Typical methods for performing pairwise comparisons such as Elo or Glicko violate P1 and P2 and can result in poor evaluations of agents and poor predictions of outcomes.
Installation
You can install the mELO
package from github using:
devtools::install_github("dclaz/mELO")
Vignettes
The following vignettes describe the functionality and utility of the package in more detail:
- Introduction. An introduction to the mELO package with examples for evaluating agents with cyclic and other more complex non-transitive interaction properties. Some of the math is also explained here.
- Application to AFL matches. A very brief investigation of whether there is any evidence of non-transitive relationships in AFL match outcomes.

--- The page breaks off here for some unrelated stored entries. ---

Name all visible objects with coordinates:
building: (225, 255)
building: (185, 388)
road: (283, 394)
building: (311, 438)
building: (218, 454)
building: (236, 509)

- Impact of noisy or probabilistic outcomes in mELO models. An investigation into how noise or probabilistic outcomes impacts the estimation abilities and/or the prediction accuracy of a mELO model.
Example
The example below demonstrates how a ratings model can be fit using the
ELO()
and mELO()
functions.
We will fit models to predict the outcome of rock-paper-scissor matches. It contains 120 matches.

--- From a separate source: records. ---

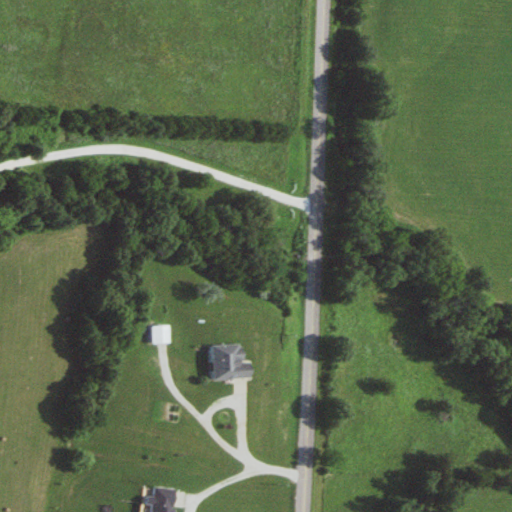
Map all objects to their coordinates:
road: (161, 159)
road: (316, 256)
building: (152, 334)
building: (218, 362)
road: (246, 481)
building: (152, 500)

# Inspect rock paper scissors data
head(rps_df)
#> time_index throw_1 throw_2 outcome
#> 1 1 PAPER ROCK 1
#> 2 2 ROCK SCISSORS 1
#> 3 3 SCISSORS PAPER 1
#> 4 4 ROCK PAPER 0
#> 5 5 SCISSORS ROCK 0
#> 6 6 PAPER SCISSORS 0
# Fit ELO model
rps_ELO <- ELO(rps_df)
# Inspect modelled ratings
rps_ELO
#>
#> ELO Ratings For 3 Players Playing 120 Games
#>
#> Player Rating Games Win Draw Loss Lag
#> 1 SCISSORS 2204.6 80 40 0 40 0
#> 2 ROCK 2204.6 80 40 0 40 1
#> 3 PAPER 2190.7 80 40 0 40 0
# Get predictions
ELO_preds <- predict(
rps_ELO,
head(rps_df)
)
# Inspect outcomes and predictions
cbind(
head(rps_df),
ELO_preds = round(ELO_preds, 3)
)
#> time_index throw_1 throw_2 outcome ELO_preds
#> 1 1 PAPER ROCK 1 0.48
#> 2 2 ROCK SCISSORS 1 0.50
#> 3 3 SCISSORS PAPER 1 0.52
#> 4 4 ROCK PAPER 0 0.52
#> 5 5 SCISSORS ROCK 0 0.50
#> 6 6 PAPER SCISSORS 0 0.48
We note that while the estimated ratings are roughly equal, the predicted probabilities are very poor. Elo cannot handle the cyclic, non-transitive nature of this system.
The solution
Let’s fit a multidimensional Elo model using mELO()
:
# Fit mELO model
rps_mELO <- mELO(rps_df, k=1)
# Inspect modelled ratings
rps_mELO
#>
#> mELO Ratings For 3 Players Playing 120 Games
#>
#> k = 1.
#>
#> Player Rating Games Win Draw Loss Lag
#> 1 PAPER 2200.7 80 40 0 40 0
#> 2 SCISSORS 2200.2 80 40 0 40 0
#> 3 ROCK 2199.2 80 40 0 40 1
# Get predictions
mELO_preds <- predict(
rps_mELO,
head(rps_df)
)
# Inspect outcomes and predictions
cbind(
head(rps_df),
mELO_preds = round(mELO_preds, 3)
)
#> time_index throw_1 throw_2 outcome mELO_preds
#> 1 1 PAPER ROCK 1 0.999
#> 2 2 ROCK SCISSORS 1 0.999
#> 3 3 SCISSORS PAPER 1 0.999
#> 4 4 ROCK PAPER 0 0.001
#> 5 5 SCISSORS ROCK 0 0.001
#> 6 6 PAPER SCISSORS 0 0.001
A convenient helper function has been provided to generate predictions for all interactions:
model_pred_mat(
rps_mELO,
rps_df[[2]]
) %>%
round(3) %>%
knitr::kable()
PAPER | ROCK | SCISSORS | |
---|---|---|---|
PAPER | 0.500 | 0.999 | 0.001 |
ROCK | 0.001 | 0.500 | 0.999 |
SCISSORS | 0.999 | 0.001 | 0.500 |
The mELO model with k=1
can handle the cyclic, non-transitive nature
of this system which results in much more accurate predictions. The k
parameter determines the complexity of the non-transitive interactions
that can be modelled.
The introductory vignette contains more examples of the packages functionality and contains examples on systems with more complex non-transitive dynamics.